Crash Course Challenge day 2: The Church and Art

Crash Course Challenge day 2: The Church and Art

Today I read about the Baroque and Rocco era (which take place right after the Renaissance) and I found myself more and more intrigued by the amount of influence the church had over art. Particularly around the time of the reformation and the protestant-catholic issues.

It really shouldn’t surprise me how much art was used as a means of communication, or upholding ideas and ideals – but how the church used it and how often they did intrigues me. It’s almost like there was an entire battle fought with art. Catholics only wanted art that supported their views, they wanted to show the power of their church and the pope and the holiness of the saints and the Virgin Mary. They wanted to continue with their way of doing things and sought artists who agreed with and represented their belief.

The protestants thought the catholics idolatrous for the way they revered their paintings of people and the pope and their rituals and sought to stand against that by only painting things depicting bible verses or the life of Christ. Although, they had a sense of wariness even with that. This, I suppose is what I find interesting: I’ve *heard* all of this in the 21st century. Hundreds of years after these events and movements took place, after all of the ways religions have changed, I’ve still seen that mentality. The protestant church seems to have no place for art (unless there are verses attached) and any art that seems to imply holiness of a person (except, perhaps, Jesus himself) is thought of as sinful.

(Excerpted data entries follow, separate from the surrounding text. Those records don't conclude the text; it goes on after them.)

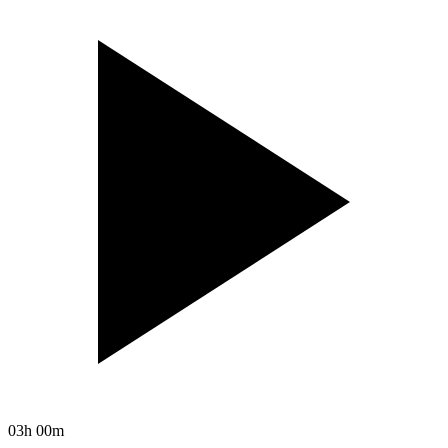
03h 00m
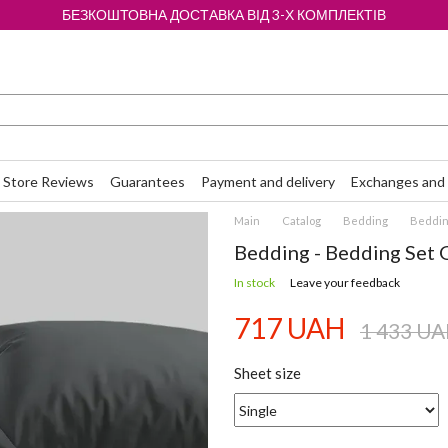
БЕЗКОШТОВНА ДОСТАВКА ВІД 3-Х КОМПЛЕКТІВ
Store Reviews
Guarantees
Payment and delivery
Exchanges and 
Main
Catalog
Bedding
Bedding
Bedding - Bedding Set 
In stock
Leave your feedback
717 UAH
1 433 U
Sheet size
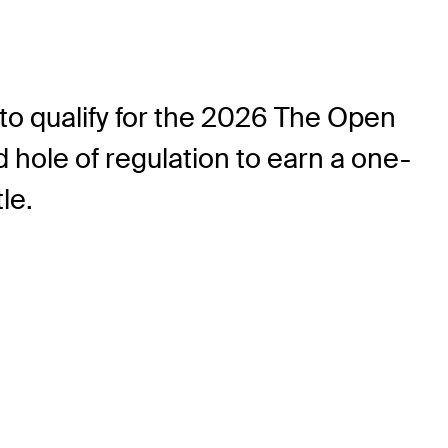
to qualify for the 2026 The Open
hole of regulation to earn a one-
tle.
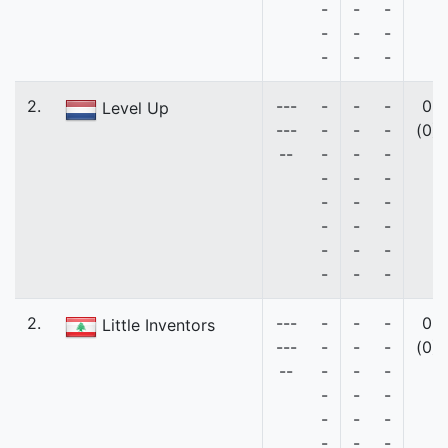
-
-
-
-
-
-
-
-
-
2.
---
-
-
-
0
Level Up
---
-
-
-
(0)
--
-
-
-
-
-
-
-
-
-
-
-
-
-
-
-
-
-
-
2.
---
-
-
-
0
Little Inventors
---
-
-
-
(0)
--
-
-
-
-
-
-
-
-
-
-
-
-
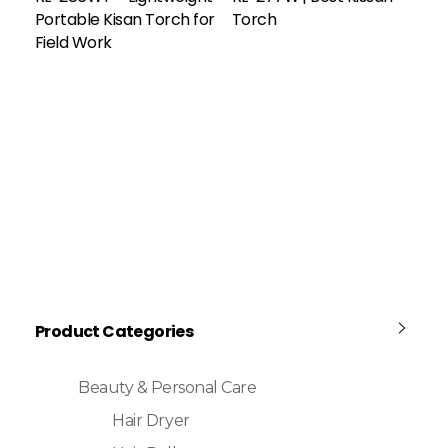
Portable Kisan Torch for
Torch
Field Work
Product Categories
Beauty & Personal Care
Hair Dryer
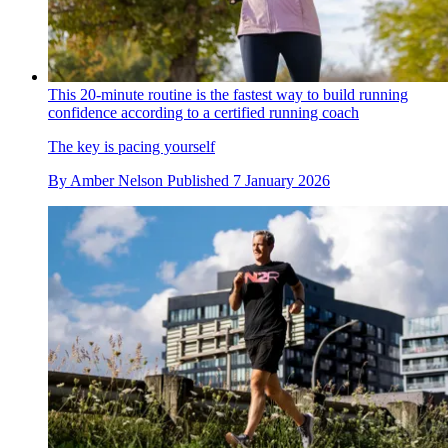
This 20-minute routine is the fastest way to build running
confidence according to a certified running coach
The key is pacing yourself
By
Amber Nelson
Published
7 January 2026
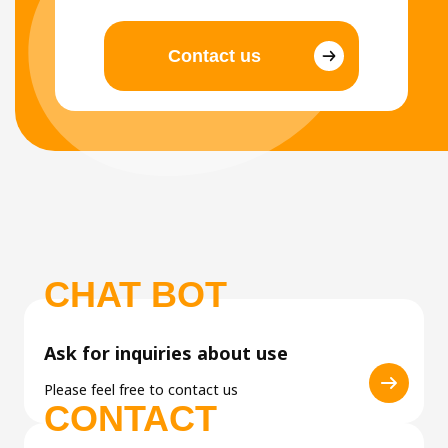
Contact us
CHAT BOT
Ask for inquiries about use
Please feel free to contact us
CONTACT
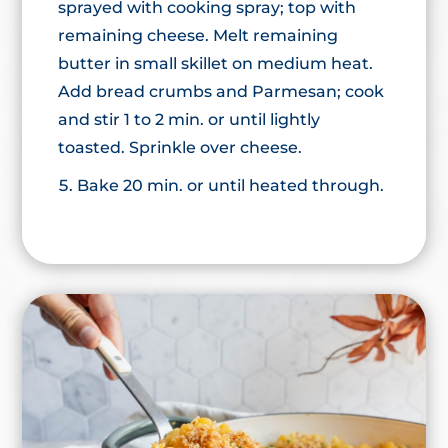
sprayed with cooking spray; top with
remaining cheese. Melt remaining
butter in small skillet on medium heat.
Add bread crumbs and Parmesan; cook
and stir 1 to 2 min. or until lightly
toasted. Sprinkle over cheese.
Bake 20 min. or until heated through.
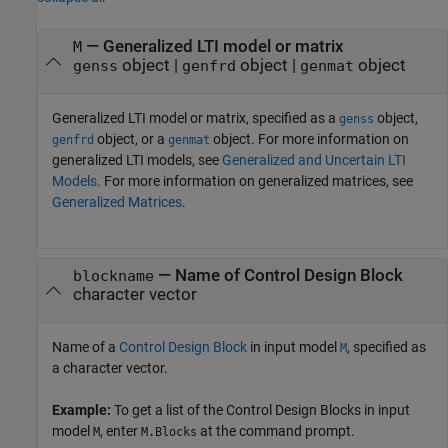
—
Generalized LTI model or matrix
M
object
|
object
|
object
genss
genfrd
genmat
Generalized LTI model or matrix, specified as a
object,
genss
object, or a
object. For more information on
genfrd
genmat
generalized LTI models, see
Generalized and Uncertain LTI
Models
. For more information on generalized matrices, see
Generalized Matrices
.
—
Name of Control Design Block
blockname
character vector
Name of a
Control Design Block
in input model
, specified as
M
a character vector.
Example:
To get a list of the Control Design Blocks in input
model
, enter
at the command prompt.
M
M.Blocks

It makes me wonder if this isn’t the reason that “Christian art” is the way it is. Art a la Thomas Kinkade (painter of light), bible story illustrations, and the random backgrounds with verses in the foreground we find prominently displayed in christian bookstores, are sort of deemed (though unspoken) the only acceptable form of visual art for a christian to be associated with. ¬†It’s almost like real-life (or imagination) has no place. Not unlike the religious and art movements happening during the 16th and 17th and even 18th centuries. The vision for many artists (save a few of the “rebels” who retaliated with their own movements) was to bring a moral high-ground, uphold their religious views, and depict the holiest of people with more grandeur than the rest of us lowly depraved souls – and much of this was orchestrated by the church and government of the day. Artists who challenged this way of thinking were pretty much unappreciated.

While reading I’ve been finding myself anxiously awaiting the time when the church and state are no longer virtually in control of the art being created and commissioned, and I feel stifled while reading how strong a hold it had on the arts all those years ago. I realize that this sounds really awful, as I consider myself a christian – but the idea that art was used as a tool to carry out an agenda of the church or state, and how anything that did not coincide with the religious beliefs and artistic style or rules of the day were frowned on at best, bothers me on a level that I’m unable to name or identify. It’s like a bit of my artistic soul is saddened and I sympathize with the painters outside of the mainstream during those times.

It doesn’t feel like much has changed with the protestant attitude toward art, and especially towards their opinion of catholic art. I’m hoping that it will start to change as we’re introduced to a new age where art and technology are part of our daily lives and to ignore it is to live under a rock. Maybe an appreciation of art that does not necessarily scream “christian” will come into play as we find that art itself is an expression of the soul, and it doesn’t have to be blatantly obvious to be “good”.